Pour preuve, selon Opinionway seuls 4% des projets mis en place du Big Data l’on fait de façon efficace. Ce chiffre est très dommageable, car on pourrait argumenter ; pour ne guère dire conclure, que le BigData est un effet de mode qui ne marchera pas et que sa mouvance devrait logiquement à terme s’estomper.
Pourtant c’est tout l’inverse qui se produira. Le Big Data va s’intensifier à outrance, car est structurellement imaginé pour gérer et analyser un volume titanesque de données. Il n’y a pas mieux dans l’état de l’art informatique pour stocker et traiter la quantité de data que nous produisons chaque jour. Les chiffres ne font que croître, et bientôt de façon exponentielle avec les besoins de l’Internet des Objets (IOT) .
Il convient, dans ce flot de technologies, de savoir de quoi on parle et où on s’oriente. Nous vous proposons ainsi dans weekly une visite guidée du Bigdata en prenant en compte les aspects marketing, techniques et commerciaux, en vous expliquant les rouages du Big Data, les les termes, et en nous permettant même une incursion sérieuse dans le technique pour que les choses soient bien claires.
Nous allons toutefois y aller crescendo, en nous basant sur une série d’articles étalée sur plusieurs semaines. Déjà pour ne pas vous épuiser, car il y a beaucoup à dire ; mais aussi pour vous permettre de digérer les différents concepts. À destination du profane comme du professionnel de l’informatique, nous vous invitons à une plongée au cœur dans ce qui structure l’informatique de demain afin de vous en révéler toute la puissance ; tout en mettant en exergue les sérieuses limitations que vous pouvez rencontrer en fonction des technologies et domaines choisis.
Premier article d’une longue série, commençons par la base et explicitons le mot Big data.
Pour faire simple, au mot data qui représente les données au sein d’une entreprise, on juxtapose le mot big pour dire qu’il y en a beaucoup ; vous voilà bien avancé !
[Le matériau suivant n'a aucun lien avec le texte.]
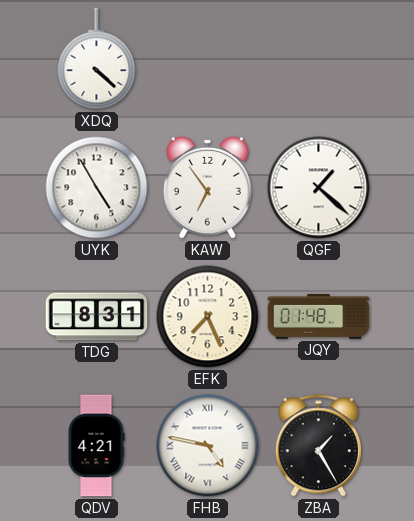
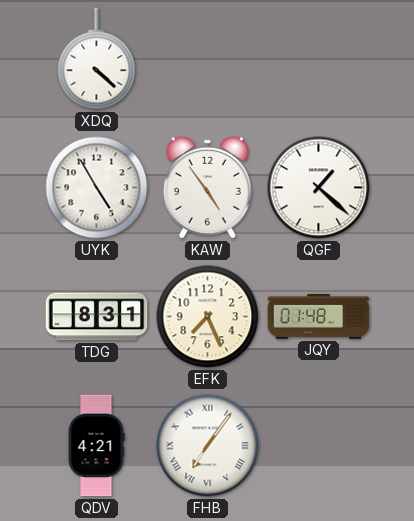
KAW: 6:54 -> 4:54
FHB: 4:47 -> 7:06
ZBA: 1:25 -> none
Pourtant, c’est bien cela l’origine du BigData. Lorsque vous faites face à un nombre de données trop grand pour le stocker sur un serveur aussi gigantesque soit-il, et qu’il vous en faudrait assurément plus, bien plus qu’une dizaine ou centaine ; ça y est, vous êtes dans le Big Data.
Arrêt sur image.
Cela signifie donc des infrastructures gigantesques que beaucoup de sociétés ne possèdent pas ! Or nombre d’entre elles utilisent des technologies de Big Data sur un nombre restreint de machines, parfois peut-être même une seule, est-ce normal ?
Disons tout de suite que la clé de voûte du Big Data est la capacité à monter en charge en fonction de vos besoins. Vous pouvez commencer petit et ajouter des machines au fur et à mesure de votre évolution. Argumentons ensuite que de nombreux principes et technologies gravitant autour du Big Data peuvent le rendre intéressant sur des petits systèmes, pour des raisons de stockage, de modèle de données non structurées ou de capacités de travail en mémoire (« in-memory ») par exemple, mais nous ne sommes pas encore là ; nous expliquerons ces principes dans un autre article.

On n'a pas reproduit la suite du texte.